# Tom Gordon is the man



## samay (Feb 23, 2011)

Looking good. Looking forward to seeing the progress updates.


----------



## ethan.weber (Apr 26, 2011)

wow the boat looks new. has the inside been painted yet or is that what you plan on doing next? also what are you going to do to the decks?


----------



## Net 30 (Mar 24, 2012)

It must have been hard driving away knowing what Tom can do to finish her off...the anticipation of going back to Isla to complete the project at a later date would kill me! Skiff looks great.


----------



## TC (Feb 15, 2011)

Cool project, man. Great start, looking good! I agree, Tom is the man. He was very helpful in my search for a Waterman even though I didn't buy it through him. He gave me lots of valuable input and advice. Good luck with your project.


----------



## formerWAflyfisher (Sep 5, 2008)

Net 30 your right I wanted in the worst way to hand him the skiff and say finish it. But thankfully he doesn't take credit cards. He told me if I sanded the decks, especially in the grooves for the hatches, and I removed all of the paint down to the gel he would give me a much better price. So I bought a sander and I am getting ready to buy some stock in sand paper manufacturing companies. Hopefully I will be able to have the decks done at the latest next fall. I also want to add a console and steering as soon as possible. I found a nice cheap console from craigslist now I have to save and get the baystar steering kit. Just have to keep searching craigslist for parts.


----------



## MariettaMike (Jun 14, 2012)

> Nice looking boat.
> 
> I have a 2002 with a 90 2s and am looking at adding a Power Pole. According to PP I can fit it over my 9" tabs at the 4" minimum mounting height. With those 12" tabs you may not have enough room on the transom.
> 
> ...


----------



## Sheremeta (Nov 29, 2010)

Looks good. Where did you get the retro dolphin stickers? 

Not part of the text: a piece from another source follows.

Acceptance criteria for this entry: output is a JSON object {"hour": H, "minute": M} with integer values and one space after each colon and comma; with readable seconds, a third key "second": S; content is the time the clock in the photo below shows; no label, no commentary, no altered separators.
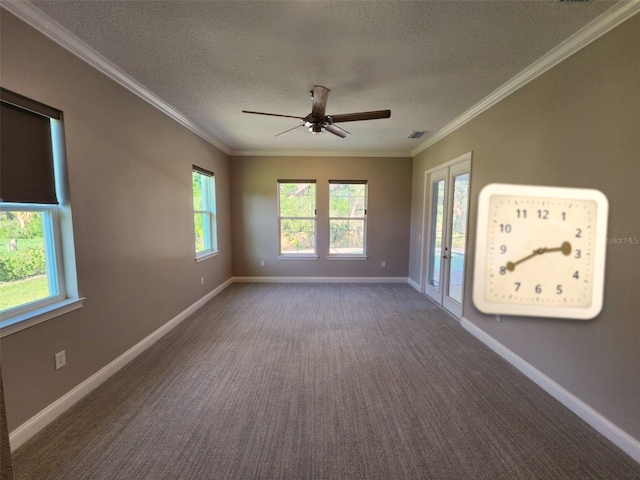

What's the beam? Maybe it's just the photo but it looks smaller than 6'. I would try to find the lightest engine possible in the 40-50 range. I have 12x12 tabs and the power pole fits.


----------



## MariettaMike (Jun 14, 2012)

> I have 12x12 tabs and the power pole fits.


Got any pics of the power pole install?

The pics of your TM install helped a lot. thanks.


----------



## Sheremeta (Nov 29, 2010)

I just measured and actually I have 12x9 tabs but even with 12x12 it would work. I can email photos so I don't derail this thread.


----------



## alain_vallejo (Jun 24, 2010)

Tom dose some nice work. if it wasn't for the banks closing before I was out of work i would of had this skiff. i would have loved to do all the work my self. oh well, at least someone else is, and it's coming out great.


----------



## trplsevenz (Oct 29, 2012)

What brand and color is the paint? Nice job!


----------



## formerWAflyfisher (Sep 5, 2008)

CasaCola the beam is six feet but not at the water line. The paint is Awlgrip guide green. I have some more photos up soon, I'm sanding the floor clean right now and waiting for my console to come in.


----------



## Sheremeta (Nov 29, 2010)

Looks good. Where did you get the retro decals?


----------



## trplsevenz (Oct 29, 2012)

> .  The paint is Awlgrip guide green.  .



For some reason, I can't find "Guide Green" in any of the Awlgrip literature. The closest I see is their Sea Foam. Is that the same color? I really like it!


----------



## Mike1974 (Feb 22, 2013)

I looked yesterday too. I am pretty sure it used to be there. Maybe they discontinued that color. It is pretty!


----------



## Sheremeta (Nov 29, 2010)

Looks like seafoam green


----------



## acraft1720 (Jul 31, 2012)

Looking good man, I need to find some of those Dolphin decals as well, probably could get a local fastsigns to make them as long as they had the logo image. Seems like they can make about anything. Gotta love a super skiff!


----------



## formerWAflyfisher (Sep 5, 2008)

Sorry for the slow reply I haven't been on the forum in a little while.  The color is sea foam sorry I thought it was guide green but I was wrong.  I got the decals at Islamarine, Tom has the templates to make them.  

Well I bought some new tools and started sanding.









After thirty mins with 40 grit this is all I got off. 









So I decided to switch to something stronger.  









and got this far 30 min later.








luckily I found the hole for the steering.

The paint on this floor has got to be 1/4 inch thick.  This is going to take some serious elbow grease. Side angle of the paint. 









So rather than sand I took her out fishing today.  Man was it windy.  My girlfriend went with me and I spent a good part of the day trying to get her hooked up, it was a blast the weather is starting to warm and spring is coming.  Next the console and the poling platform.  Some fishing pics. 
















Her Trout. 








Glades Haven


----------



## cutrunner (Jun 8, 2010)

With paint that thick, I would do it my self or have someone sandblast it


----------